I've seen green here, but looking for something more interesting.


----------



## teemee (Aug 29, 2009)

occasionally (very occasionally) there have been colonies of pink porites - which is nice, because like the green ones, they branch.
Otherwise, for a while Eric and I and purple porites, but mine died, and I suspect his might have as well when his tank crashed.
btw-can you give me a link to reef nation? curious to see what he has.
I looked for darth maul porites for years and never found them... but i, too, love porites


----------



## TBemba (Jan 11, 2010)

I believe this is the website. http://www.reefnation.com/shop/

Who's Jason Fox?

http://www.reefnation.com/product/tyree-darth-maul-porites/


----------



## teemee (Aug 29, 2009)

those are reef nation porites on his website... sweet...
what's his eBay shop?


----------



## TBemba (Jan 11, 2010)

https://www.facebook.com/reefnation/app_149115948441659


----------



## Crayon (Apr 13, 2014)

Try searching reef nation on eBay. He has some darth maul porities listed right now. I would grab these in a heart beat if I could figure out how to ship them here.
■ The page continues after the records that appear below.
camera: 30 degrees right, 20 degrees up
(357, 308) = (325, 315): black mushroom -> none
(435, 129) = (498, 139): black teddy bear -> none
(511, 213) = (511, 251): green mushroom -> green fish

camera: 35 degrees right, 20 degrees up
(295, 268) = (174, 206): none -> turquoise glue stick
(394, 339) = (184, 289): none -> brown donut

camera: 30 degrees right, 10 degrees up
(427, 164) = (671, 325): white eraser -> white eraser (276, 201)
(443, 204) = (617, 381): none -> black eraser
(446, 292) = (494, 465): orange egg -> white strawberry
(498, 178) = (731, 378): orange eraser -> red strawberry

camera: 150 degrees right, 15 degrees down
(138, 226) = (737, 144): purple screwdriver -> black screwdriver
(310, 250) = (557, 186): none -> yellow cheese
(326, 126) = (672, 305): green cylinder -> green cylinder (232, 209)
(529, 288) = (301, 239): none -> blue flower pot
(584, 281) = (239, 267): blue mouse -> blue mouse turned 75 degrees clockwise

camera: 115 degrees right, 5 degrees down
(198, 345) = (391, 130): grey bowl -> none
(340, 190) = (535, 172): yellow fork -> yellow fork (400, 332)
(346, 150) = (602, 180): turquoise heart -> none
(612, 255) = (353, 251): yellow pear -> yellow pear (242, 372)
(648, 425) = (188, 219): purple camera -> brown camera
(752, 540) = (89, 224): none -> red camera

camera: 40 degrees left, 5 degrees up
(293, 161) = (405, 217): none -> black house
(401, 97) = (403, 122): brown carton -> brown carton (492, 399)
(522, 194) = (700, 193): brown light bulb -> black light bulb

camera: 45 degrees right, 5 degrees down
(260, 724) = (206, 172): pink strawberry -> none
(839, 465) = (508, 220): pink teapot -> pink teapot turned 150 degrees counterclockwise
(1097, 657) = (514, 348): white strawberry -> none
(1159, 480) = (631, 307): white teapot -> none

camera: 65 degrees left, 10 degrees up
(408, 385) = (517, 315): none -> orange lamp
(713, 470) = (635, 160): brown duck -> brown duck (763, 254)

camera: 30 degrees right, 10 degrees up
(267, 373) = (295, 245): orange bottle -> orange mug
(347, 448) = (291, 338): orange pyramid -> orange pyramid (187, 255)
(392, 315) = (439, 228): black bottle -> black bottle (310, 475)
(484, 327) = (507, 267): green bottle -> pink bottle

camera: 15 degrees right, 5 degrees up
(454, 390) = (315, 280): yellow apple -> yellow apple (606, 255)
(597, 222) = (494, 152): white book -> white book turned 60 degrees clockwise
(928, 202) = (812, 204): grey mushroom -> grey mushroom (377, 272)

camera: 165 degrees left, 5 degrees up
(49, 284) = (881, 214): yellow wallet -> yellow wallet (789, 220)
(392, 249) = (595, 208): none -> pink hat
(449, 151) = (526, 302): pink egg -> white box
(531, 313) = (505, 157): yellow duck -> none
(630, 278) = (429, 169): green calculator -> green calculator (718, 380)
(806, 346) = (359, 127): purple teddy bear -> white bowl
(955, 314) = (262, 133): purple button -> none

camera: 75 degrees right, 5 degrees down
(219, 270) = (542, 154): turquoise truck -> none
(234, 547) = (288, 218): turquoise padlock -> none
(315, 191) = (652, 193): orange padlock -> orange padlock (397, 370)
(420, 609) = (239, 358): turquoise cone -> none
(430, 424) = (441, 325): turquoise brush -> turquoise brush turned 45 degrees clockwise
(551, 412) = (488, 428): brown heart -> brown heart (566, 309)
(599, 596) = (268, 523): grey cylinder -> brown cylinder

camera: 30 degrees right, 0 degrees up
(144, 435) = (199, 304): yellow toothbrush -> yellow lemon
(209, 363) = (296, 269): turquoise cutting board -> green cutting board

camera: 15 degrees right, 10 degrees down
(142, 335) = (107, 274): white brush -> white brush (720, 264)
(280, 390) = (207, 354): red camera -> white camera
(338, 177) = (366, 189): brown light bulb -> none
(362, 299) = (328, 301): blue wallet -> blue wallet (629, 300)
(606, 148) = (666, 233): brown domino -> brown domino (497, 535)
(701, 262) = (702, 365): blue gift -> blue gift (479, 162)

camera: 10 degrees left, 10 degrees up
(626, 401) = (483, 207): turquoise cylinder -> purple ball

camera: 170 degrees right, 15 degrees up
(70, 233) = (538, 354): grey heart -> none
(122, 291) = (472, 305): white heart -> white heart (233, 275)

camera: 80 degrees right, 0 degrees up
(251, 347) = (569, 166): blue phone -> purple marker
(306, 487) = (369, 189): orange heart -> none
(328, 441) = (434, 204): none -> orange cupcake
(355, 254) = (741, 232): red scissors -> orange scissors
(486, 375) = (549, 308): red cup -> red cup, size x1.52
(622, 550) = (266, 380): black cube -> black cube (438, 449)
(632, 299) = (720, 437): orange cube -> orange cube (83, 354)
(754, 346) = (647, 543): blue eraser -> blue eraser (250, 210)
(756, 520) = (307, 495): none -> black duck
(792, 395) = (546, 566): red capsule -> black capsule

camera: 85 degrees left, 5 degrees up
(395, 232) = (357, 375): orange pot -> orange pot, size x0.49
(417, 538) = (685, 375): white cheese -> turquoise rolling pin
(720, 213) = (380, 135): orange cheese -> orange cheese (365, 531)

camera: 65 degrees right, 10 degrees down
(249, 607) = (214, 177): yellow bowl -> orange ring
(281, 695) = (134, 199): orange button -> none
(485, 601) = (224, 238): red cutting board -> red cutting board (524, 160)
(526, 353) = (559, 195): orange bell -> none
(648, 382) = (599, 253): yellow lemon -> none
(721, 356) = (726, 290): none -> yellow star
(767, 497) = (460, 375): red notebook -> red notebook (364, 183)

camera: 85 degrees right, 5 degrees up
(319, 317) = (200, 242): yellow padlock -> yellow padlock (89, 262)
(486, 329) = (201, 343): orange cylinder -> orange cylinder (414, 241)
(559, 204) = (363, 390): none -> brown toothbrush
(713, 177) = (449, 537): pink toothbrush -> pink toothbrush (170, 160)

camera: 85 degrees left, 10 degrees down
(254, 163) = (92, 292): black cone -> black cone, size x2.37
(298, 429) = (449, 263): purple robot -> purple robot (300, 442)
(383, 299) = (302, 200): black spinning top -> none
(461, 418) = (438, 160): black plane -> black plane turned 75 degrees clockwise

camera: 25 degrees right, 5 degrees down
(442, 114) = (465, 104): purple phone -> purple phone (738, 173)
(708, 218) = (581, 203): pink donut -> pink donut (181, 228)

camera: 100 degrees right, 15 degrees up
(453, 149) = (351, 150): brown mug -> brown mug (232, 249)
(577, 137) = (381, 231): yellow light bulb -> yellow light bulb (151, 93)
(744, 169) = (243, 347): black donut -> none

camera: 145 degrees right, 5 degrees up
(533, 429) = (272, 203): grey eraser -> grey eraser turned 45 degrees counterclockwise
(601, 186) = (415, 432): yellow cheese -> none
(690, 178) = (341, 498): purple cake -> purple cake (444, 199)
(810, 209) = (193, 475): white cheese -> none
Or check this link for an aestreapora that is really cool.
http://www.reefnation.com/product/reefnation-thunderdome-astreopora/


----------



## matti2uude (Jan 10, 2009)

I think I saw a couple at Big Al's Scarborough last night. It was too dark to tell what colour they were.


----------



## Crayon (Apr 13, 2014)

matti2uude said:


> I think I saw a couple at Big Al's Scarborough last night. It was too dark to tell what colour they were.


A couples what? Porities??


----------



## matti2uude (Jan 10, 2009)

Yes sorry Porities.


----------



## ameekplec. (May 1, 2008)

teemee said:


> Otherwise, for a while Eric and I and purple porites, but mine died, and I suspect his might have as well when his tank crashed.


Funny enough, it's the only "SPS" that survived the crash. I have a colony that's about 12" in diameter


----------



## Crayon (Apr 13, 2014)

ameekplec. said:


> Funny enough, it's the only "SPS" that survived the crash. I have a colony that's about 12" in diameter


Do you have a pic? I would love to see what a 12" purple porities looks like.


----------